Many organizations come to us looking for a search capability to better enable their business and eliminate the data stovepipe syndrome (think isolated, disparate and yet related data). One customer example is a large, public financial institution that we are currently working with to implement a semantic search. Their goal is similar to that of many companies, organizations, agencies, and other closed door environments: they desire a semantic search that enables business users and eliminates data stovepipes. Semantic search in this case becomes multidimensional (I could call it a many legged beast) and presents many challenges:
- Integration, aggregation and similar considerations
- Enrichment techniques and custom domain logic (with the emphasis on custom)
- Structured and unstructured content (often with more than enough of the latter)
- Access and authorization…toss in security markings and ‘need to know’ if that isn’t exciting enough for you
- Data lifecycle and change…automation should come to mind
- Tens of users vs thousands of users (or even more)…each category of users with its own role-based access privileges and other requirements
- User interface and user experience…which often becomes most important
Each bullet listed above has, or deserves to have, books written on the topic.
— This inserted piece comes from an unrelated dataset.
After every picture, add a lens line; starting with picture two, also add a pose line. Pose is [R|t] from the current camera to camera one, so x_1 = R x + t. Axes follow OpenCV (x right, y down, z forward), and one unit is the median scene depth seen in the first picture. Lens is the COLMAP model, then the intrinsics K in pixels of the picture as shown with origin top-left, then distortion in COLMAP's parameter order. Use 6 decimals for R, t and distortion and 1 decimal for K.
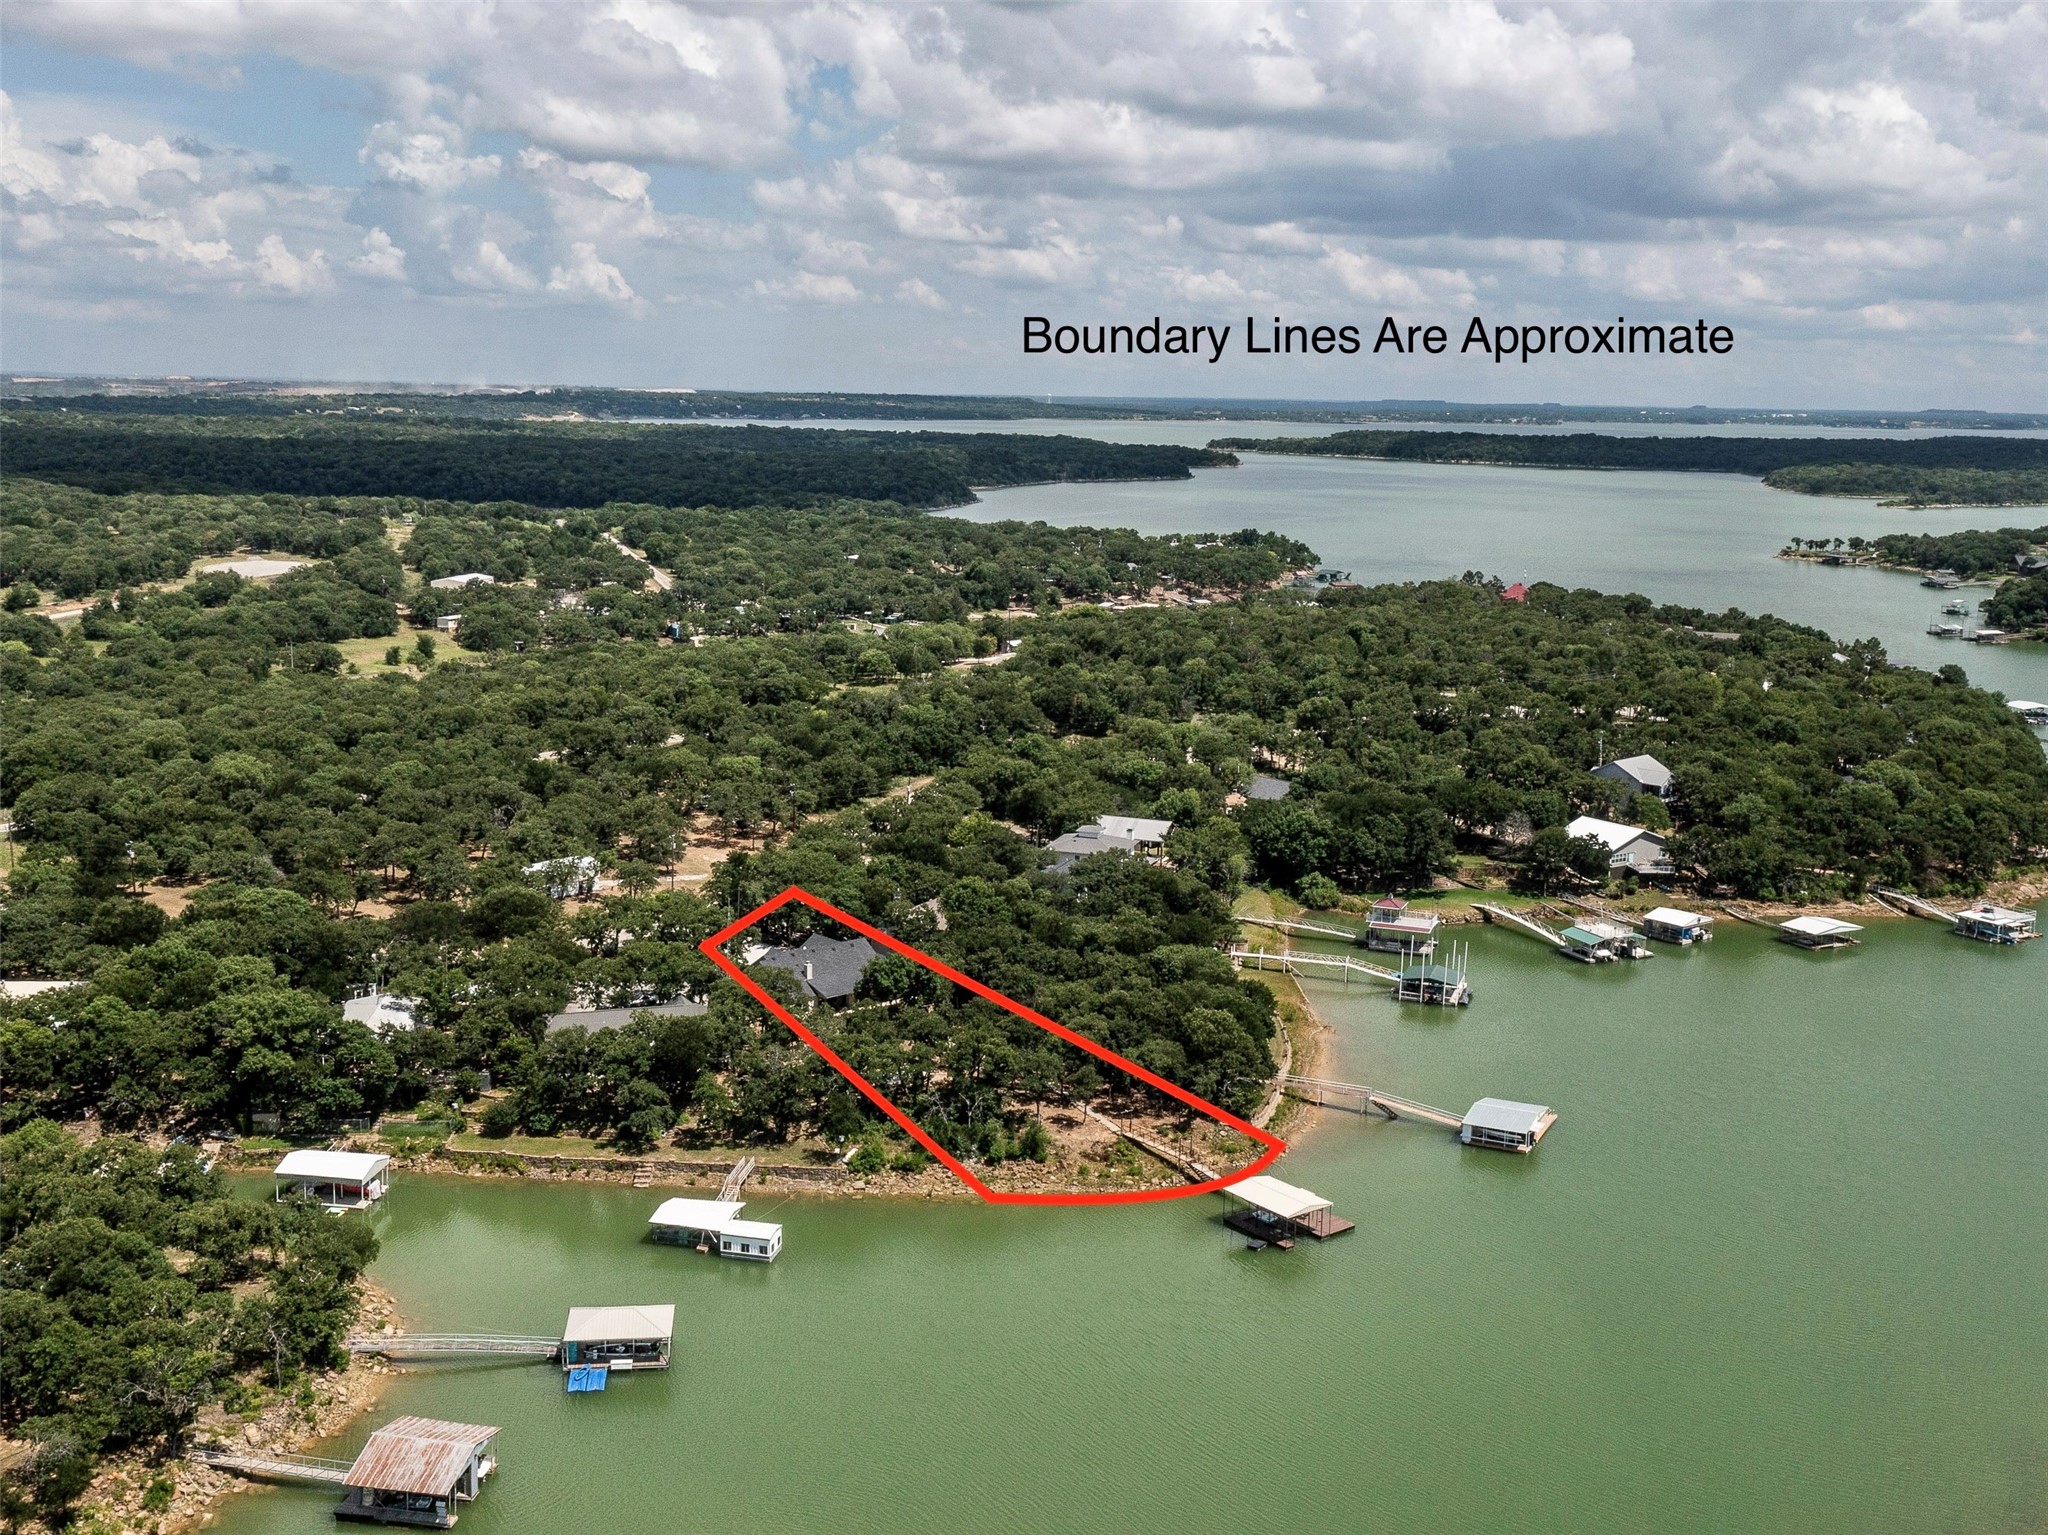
lens RADIAL K [[2110.4, 0, 1030.0], [0, 2110.4, 745.9], [0, 0, 1]] dist [-0.006160, 0.000000]
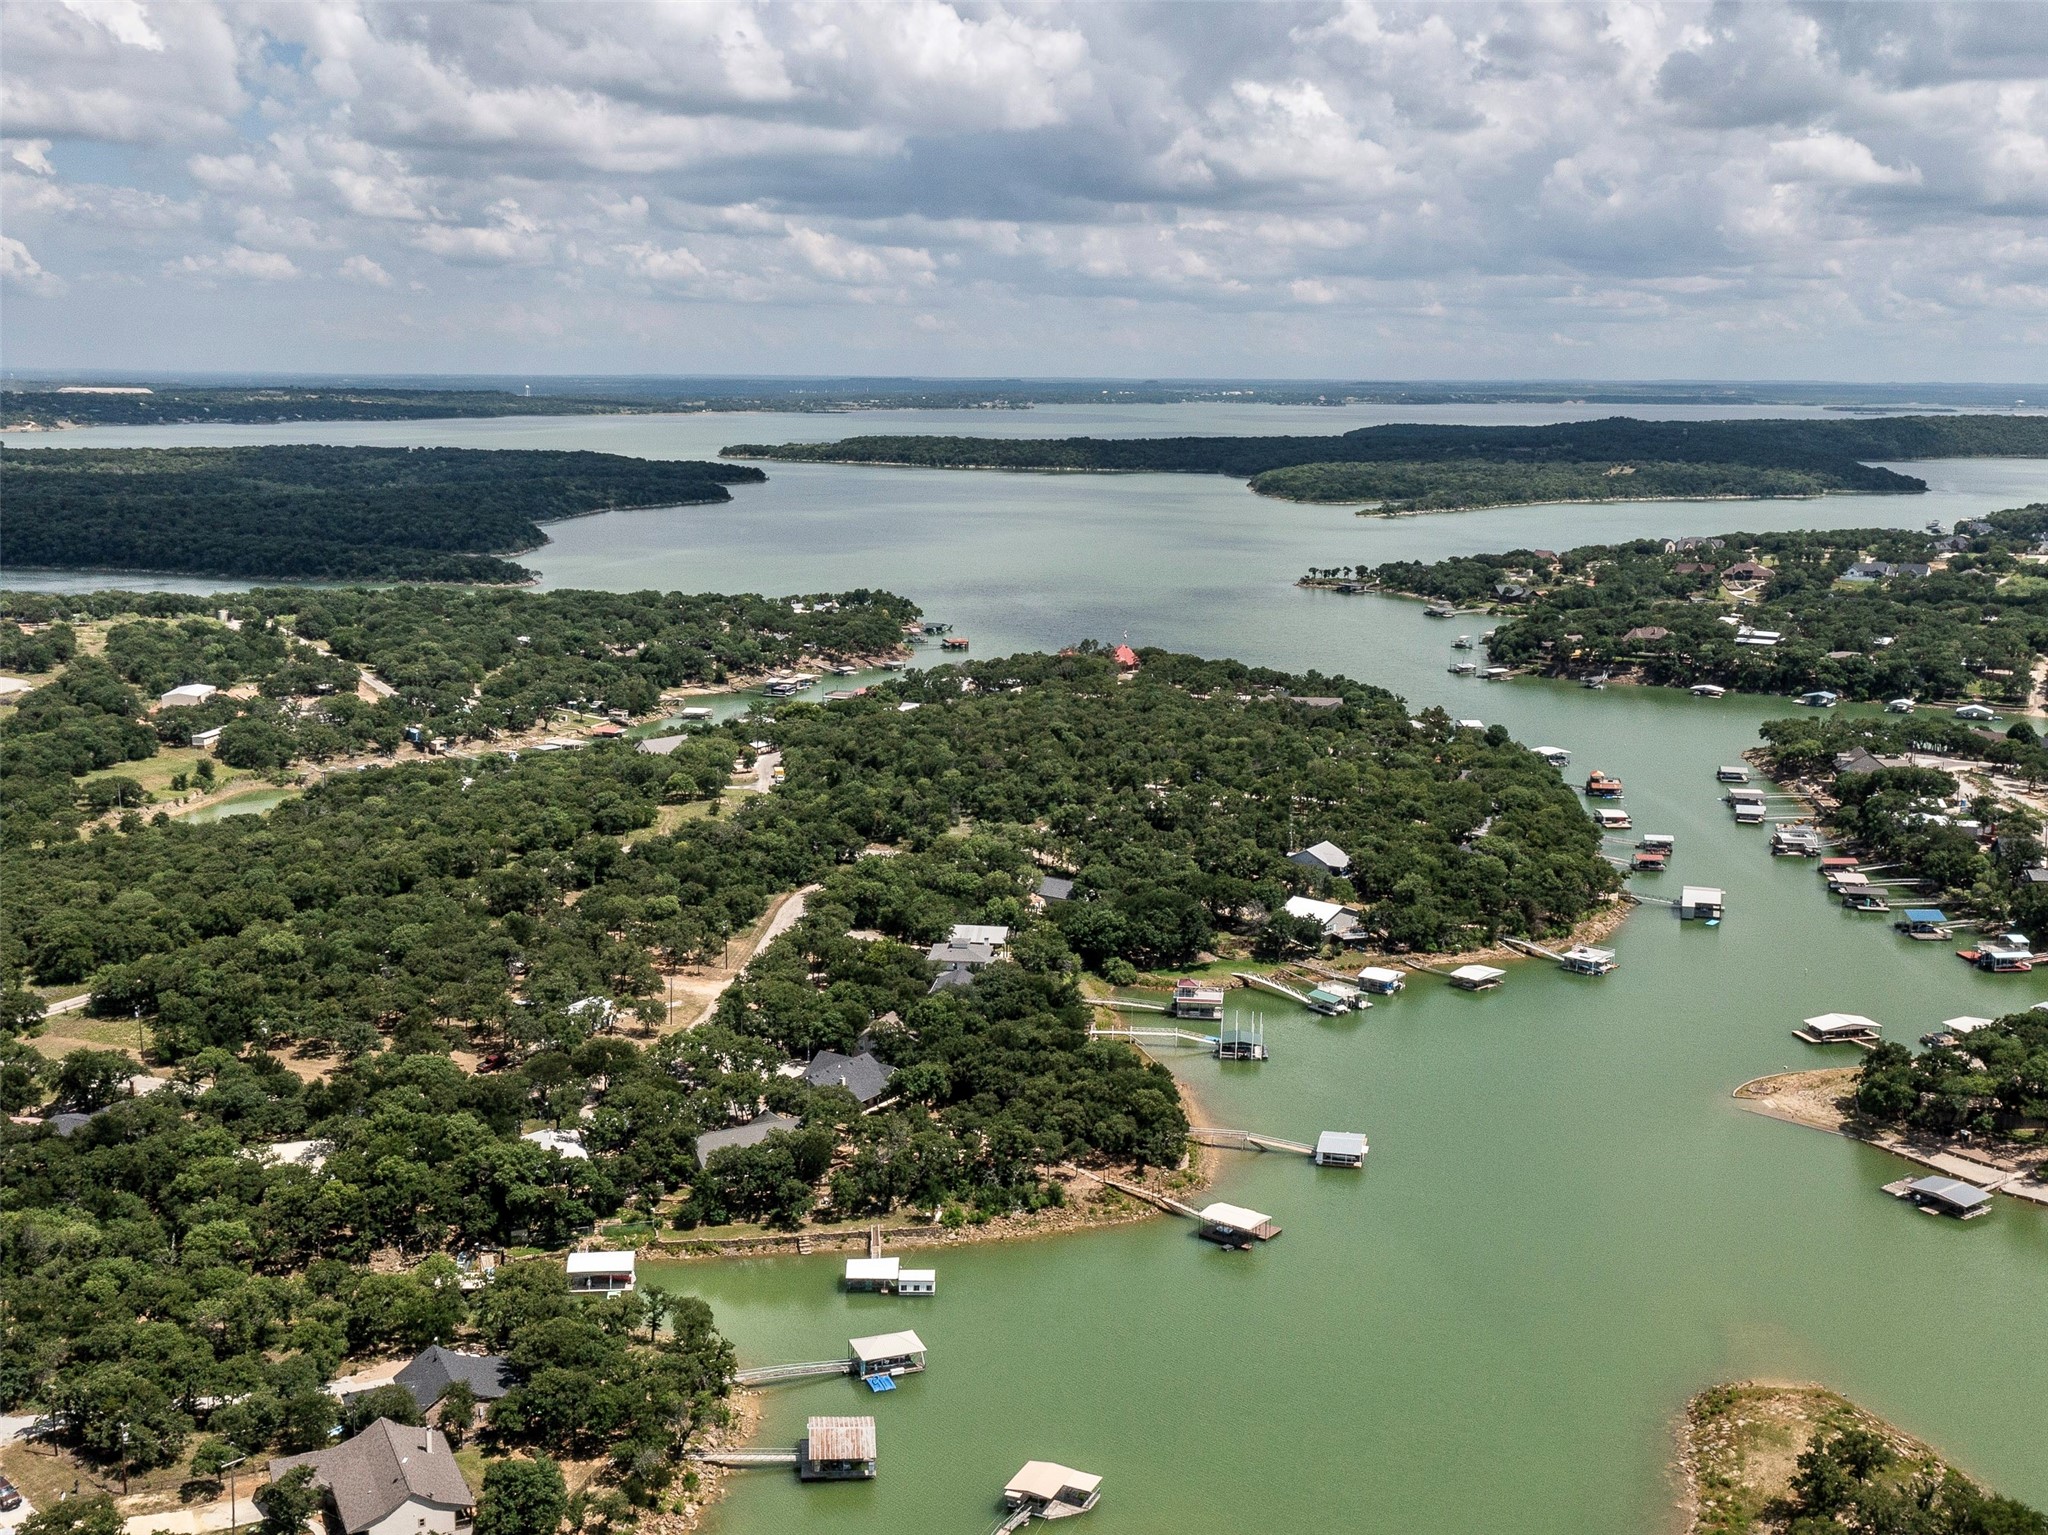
lens RADIAL K [[2110.4, 0, 1024.4], [0, 2110.4, 782.3], [0, 0, 1]] dist [-0.006160, 0.000000]
pose [[0.970165, -0.054087, 0.236337, -0.134529], [0.047726, 0.998330, 0.032559, -0.056483], [-0.237703, -0.020308, 0.971126, -0.158964]]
The point that I’m trying to make is that semantic search is a solution that has to be put in place for an organization and not simply a one-size-fits-all algorithm.
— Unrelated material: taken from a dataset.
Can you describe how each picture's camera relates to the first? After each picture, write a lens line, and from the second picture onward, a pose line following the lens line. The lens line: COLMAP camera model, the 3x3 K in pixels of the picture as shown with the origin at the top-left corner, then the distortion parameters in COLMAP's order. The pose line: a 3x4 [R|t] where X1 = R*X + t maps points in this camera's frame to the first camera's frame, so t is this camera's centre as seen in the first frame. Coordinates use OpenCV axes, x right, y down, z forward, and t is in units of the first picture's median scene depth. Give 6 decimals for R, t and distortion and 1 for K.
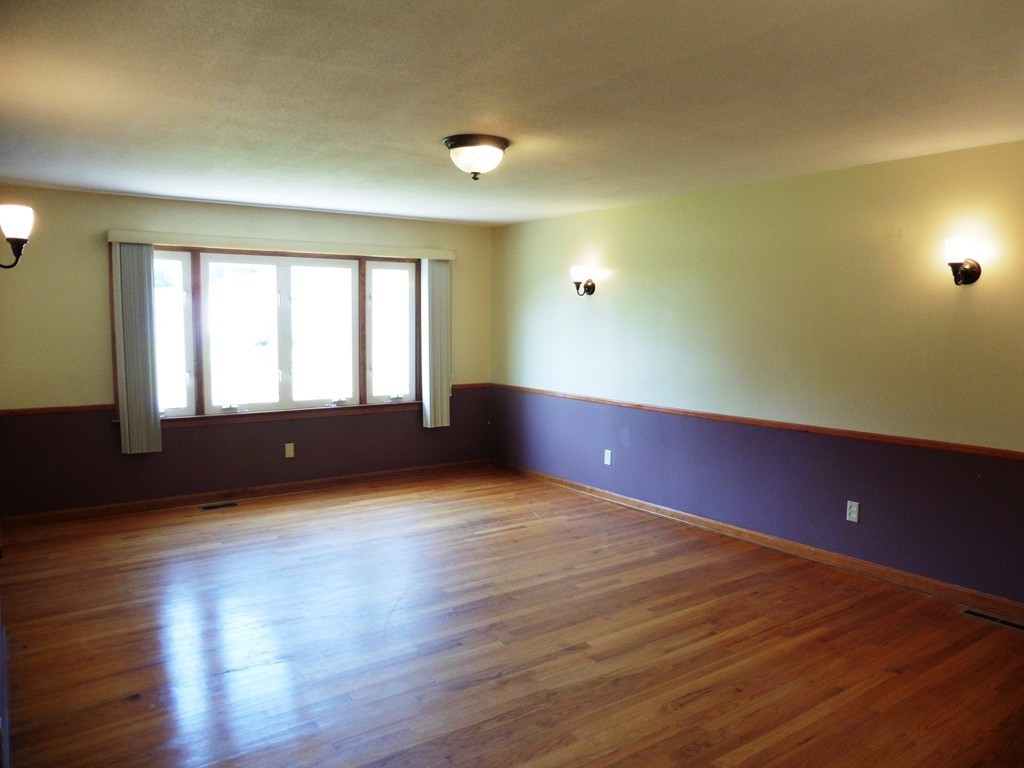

With TopBraid Enterprise Data Governance (EDG), I have the tools and capabilities that I need to implement semantic search in such an environment. Starting at its core, EDG is a standards based Semantic Web/Linked Data platform. This allows us to break the solution down into simpler and smaller components (often down to the semantic triple level). |
- RDF is king! The Resource Description Framework (RDF) allows us to construct a common machine understandable language of a domain; down to the smallest and/or most important level of detail
- Meaning and knowledge is encoded in ontologies and SKOS taxonomies
- Web services and pipelines written in SWP (SPARQL Web Pages) retrieve, receive, and transform data (into RDF of course)
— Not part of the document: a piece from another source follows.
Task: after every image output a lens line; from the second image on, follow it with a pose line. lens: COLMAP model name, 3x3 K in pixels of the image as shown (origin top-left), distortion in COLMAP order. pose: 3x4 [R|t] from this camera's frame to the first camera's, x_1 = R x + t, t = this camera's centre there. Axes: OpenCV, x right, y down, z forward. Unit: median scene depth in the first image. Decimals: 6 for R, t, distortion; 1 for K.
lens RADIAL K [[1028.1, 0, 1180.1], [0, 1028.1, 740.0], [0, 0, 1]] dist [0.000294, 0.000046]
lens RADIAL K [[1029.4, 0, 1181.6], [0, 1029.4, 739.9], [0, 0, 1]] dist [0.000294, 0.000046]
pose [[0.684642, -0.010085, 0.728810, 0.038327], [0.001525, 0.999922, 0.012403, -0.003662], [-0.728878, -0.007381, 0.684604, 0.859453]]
- SWP allows for model driven user interfaces that adapt to the dynamically managed data graphs
- Unstructured content is processed and tagged using TopBraid EVN Tagger with AutoClassifier
This isn’t a comprehensive list of TopBraid EDG features but highlights some of the core building blocks of semantic search.
I have also created a quick video on Using the TopBraid EDG Platform to Support Semantic Search. Watch it for an introduction to TopBraidEDG and a demonstration using unstructured, open source economic and financial reports from central banks and other financial institutions around the World.
I’m stoked to be part of the team bringing to life a highly configurable semantic search inside of TopBraid EDG and to support clients wanting to govern data and do search…better! There are lots of good things on the horizon –I ’ll see you there.